— Задания —
A. Объясните, пожалуйста, по рецензии о стихах Кускова, почему при «очистке Авгиевой конюшни» вместе с дрянью выбрасывались и ценные вещи.
B. Продолжите рецензию о стихах Кускова, начав сразу после её последнего предложения.

— Предложенный отрывок —
********************

Наша жизнь. Стихотворенія П. А. Кускова. Спб., 1889 г. Цѣна 1 руб. 50 коп. Молодому поколѣнію имя г. Кускова совершенно неизвѣстно, да и пожилые люди, вѣроятно, его забыли, и только немногіе помнятъ, какими стихами потѣшалъ ихъ этотъ поэтъ въ началѣ шестидесятыхъ годовъ. Тогда онъ былъ, конечно, очень юнъ, но зачѣмъ же понадобилось ему теперь-то, черезъ тридцать лѣтъ, перепечатывать въ отдѣльномъ изданіи стихотворные грѣхи юности безъ разбора и безъ поправокъ? А попадаются грѣхи такого рода:
Критика шестидесятыхъ годовъ по достоинству оцѣнила стихотворныя упражненія г. Кускова, и о немъ надолго не стало слышно. Не времена перемѣнчивы: то, чему поклонялись въ шестидесятыхъ годахъ, осмѣивается и опозоривается теперь, и, наоборотъ, что тогда возбудило смѣхъ и сожалѣніе, то нѣкоторыми теперешними критиками возводится въ перлы поэзіи. Критика шестидесятыхъ годовъ не всегда была права; въ ней иногда слишкомъ большую роль играла публицистика и нѣкоторыя иныя соображенія, обусловливавшіяся борьбою новыхъ идей съ отживавшею свой вѣкъ рутиной, не желавшею понять, что ея пѣсня спѣта и пришло время запѣть новыя пѣсни. Вотъ тогда-то и началось выкидыванье изъ репертуара обветшалаго хлама пѣснопѣній, изъ литературы и изъ жизненнаго обихода заскорузлыхъ понятій. Дѣло велось, какъ всякое дѣло молодыхъ головъ и рукъ, немного торопливо и очень горячо. Происходило нѣчто, похожее на очистку Авгіевой конюшни: выкидывалась накопленная вѣками дрянь, въ которой могли попадаться и затерянныя, завалившіяся въ ней драгоцѣнности. Дрянь выкидывалась спѣшно, и съ нею летѣли немногія цѣнныя вещи. Прошло четверть вѣка, выброшенную дрянь надосугѣ перетряхнули, все цѣнное нашли и водворили въ подобающія мѣста. А тѣмъ временемъ въ дѣлѣ отбора явился новый пріемъ, уже не идейный, а кумовской. Отбираются вещи не по ихъ цѣнности, а по ихъ принадлежности: попадается перлъ,-- наводятся справки: чей перлъ? въ какомъ чинѣ и званіи его хозяинъ? съ кѣмъ знакомъ?... Оказывается, нѣтъ у хозяина ни кума, ни кумы, и запрятывается, закидывается цѣнная вещь грязью, чтобы никто ее не нашелъ. Попадается мѣдная, стертая пуговица, принадлежащая куму, дрянной лохмотъ, принадлежащій кумѣ,-- и пошла писать вся кумовская компанія: вотъ такъ пуговица! вотъ такъ матерія! Ни у кого такихъ не было и ни у кого нѣтъ, только и можно достать въ лавочкѣ у кума... А всякому, кто осмѣлится сказать, что это ничего нестоющая дрянь, готовъ отвѣтъ громовый: самъ ты дрянь и неучъ, и друзья твои никуда не годятся, и грамотѣ васъ учили не тамъ, гдѣ мы съ кумомъ всю премудрость постигли. А то ишь неучъ: пуговица, лохмотъ! Сказать это всякій можетъ, а поди-ка ты раскуси, какая она пуговица-то. А мы вотъ знаемъ,-- не хуже брилліантовой.

********************

— Исходные данные —
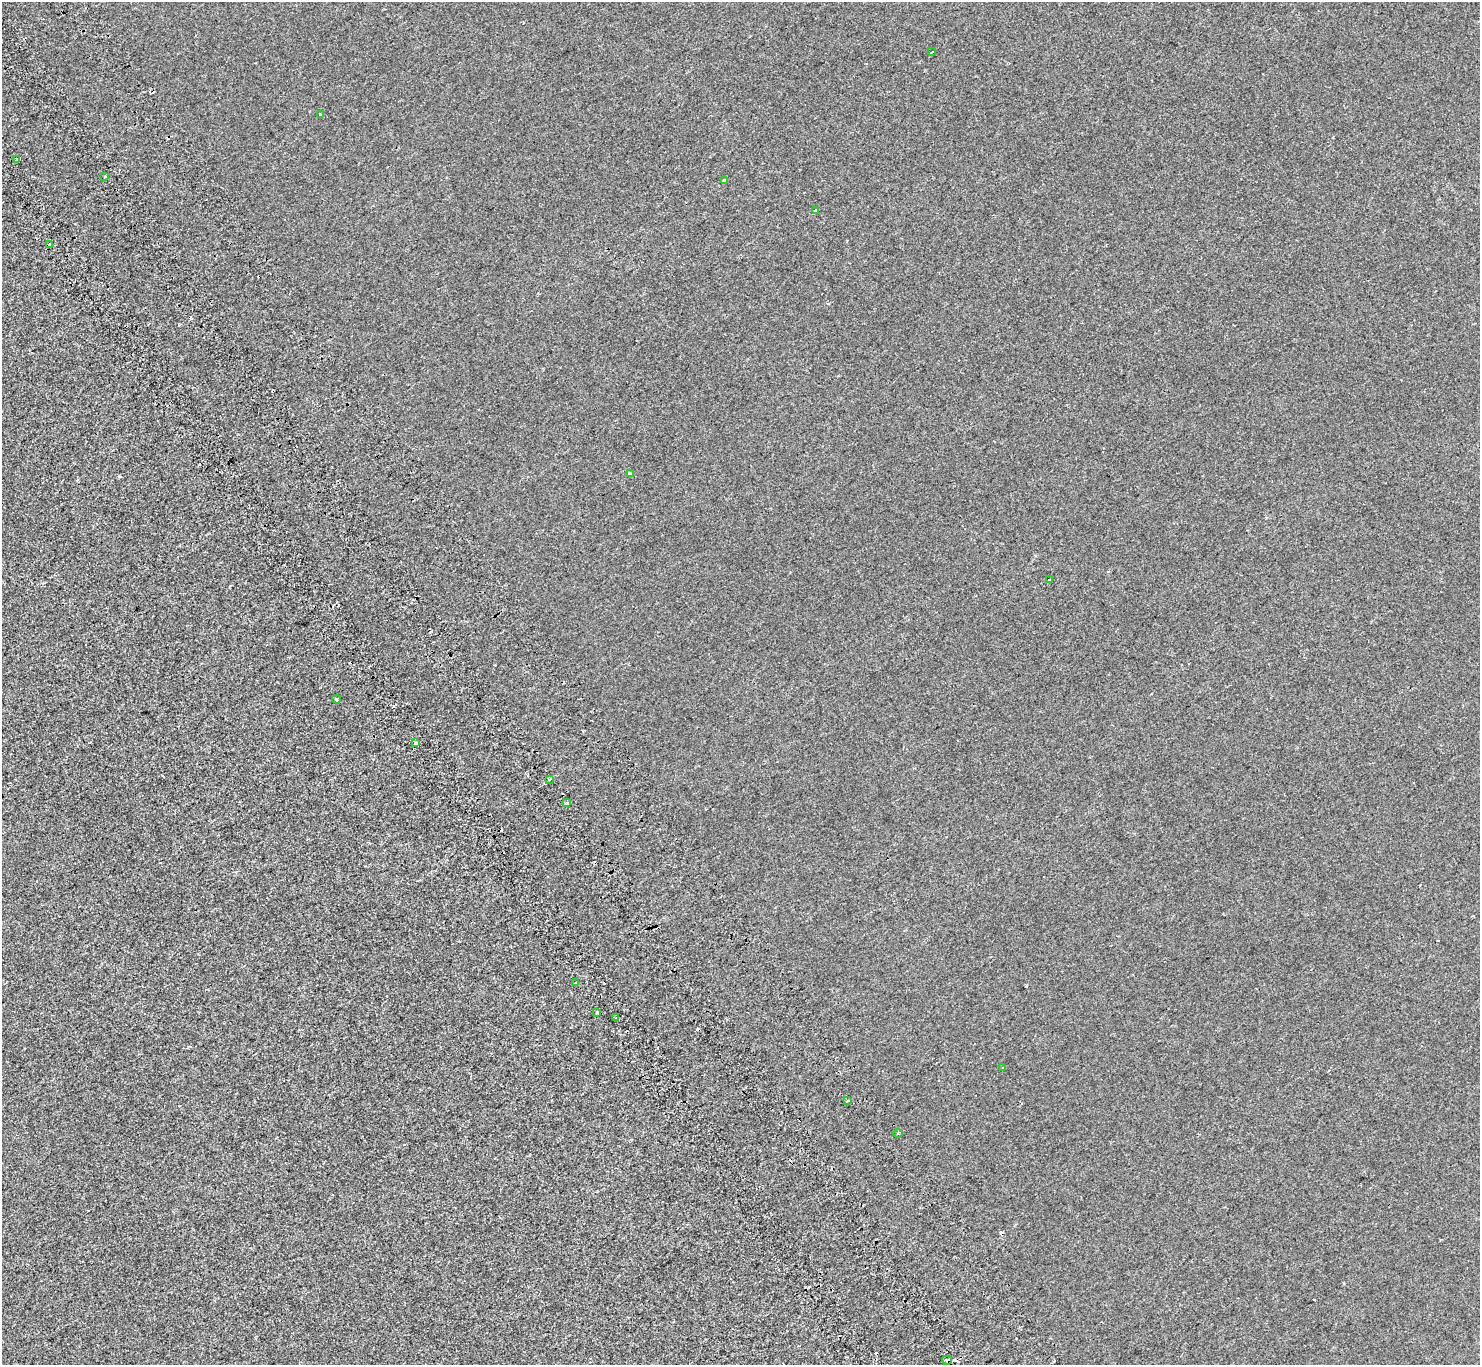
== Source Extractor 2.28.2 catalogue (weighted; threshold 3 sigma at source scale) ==
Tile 11 of 4 x 4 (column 3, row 3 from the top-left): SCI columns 3063-4540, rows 1686-3048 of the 6121 x 6036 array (HDU 1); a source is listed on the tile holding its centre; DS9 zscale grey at full resolution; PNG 1482 x 1367 px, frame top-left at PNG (2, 2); each listed source drawn as its Kron ellipse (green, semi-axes under 4 px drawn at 4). Shown black and unused: <1% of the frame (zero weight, under 2 of 3 exposures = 7% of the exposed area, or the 3 px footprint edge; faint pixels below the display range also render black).
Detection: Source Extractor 2.28.2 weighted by HDU 2 'WHT'; one run over the whole footprint, this tile lists its part. Background -7.26e-04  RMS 0.0046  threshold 0.0205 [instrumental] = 3 sigma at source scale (4.5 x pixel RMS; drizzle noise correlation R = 1.50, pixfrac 1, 0.0396/0.0396 arcsec/px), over >= 5 px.
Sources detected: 27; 7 cosmic-ray / hot-pixel residue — neither listed nor drawn; the other 20 listed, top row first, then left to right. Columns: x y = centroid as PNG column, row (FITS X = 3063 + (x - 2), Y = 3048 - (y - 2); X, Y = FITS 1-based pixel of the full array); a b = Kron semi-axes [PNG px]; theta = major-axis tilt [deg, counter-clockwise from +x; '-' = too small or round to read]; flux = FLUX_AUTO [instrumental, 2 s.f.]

********************

— Итоговые ответы —
A. Дело велось так, как всякое дело молодых голов и рук: немного торопливо и очень горячо. Накопленная веками дрянь выкидывалась спешно, и с нею летели немногие ценные вещи.

B.
И вотъ такая-то нынѣшняя критика съ восторгами встрѣчаетъ возвратъ къ литературнымъ упражненіямъ столь несправедливо осмѣяннаго бездарными и тупыми писаками г. Кускова. Мы привели обращики того, какими стихами писалъ этотъ поэтъ въ молодыхъ лѣтахъ, а вотъ какъ онъ пишетъ на склонѣ дней, наканунѣ тридцатилѣтняго юбилея своей литературной дѣятельности:
"...Тогда совсѣмъ не зналъ бы я,
Что значитъ буря въ сердцѣ бабы;
Тогда для міра жизнь моя
Примѣромъ радостнымъ была бы.
И были бы съ тобою мы,
Не говоря дурнаго слова,
Опроверженьемъ "Власти тьмы"
Льва Николаича Толстаго".
1885 и 1886 гг. помѣчены переводы сонетовъ Шекспира. Приводимъ обращикъ этихъ переводовъ (стр. 249):
"Растрата духа въ гибели стыда
Есть похоть въ дѣлѣ; а до дѣла похоть
Клятвопреступна,
Смертоубійственна, кровава, вся полна
Нечистоты, дика, вся въ крайностяхъ, груба,
Безжалостна; съ ней сдѣлокъ нѣтъ: обманетъ!
Едва утолена, она сейчасъ же
Въ пренебреженіи"...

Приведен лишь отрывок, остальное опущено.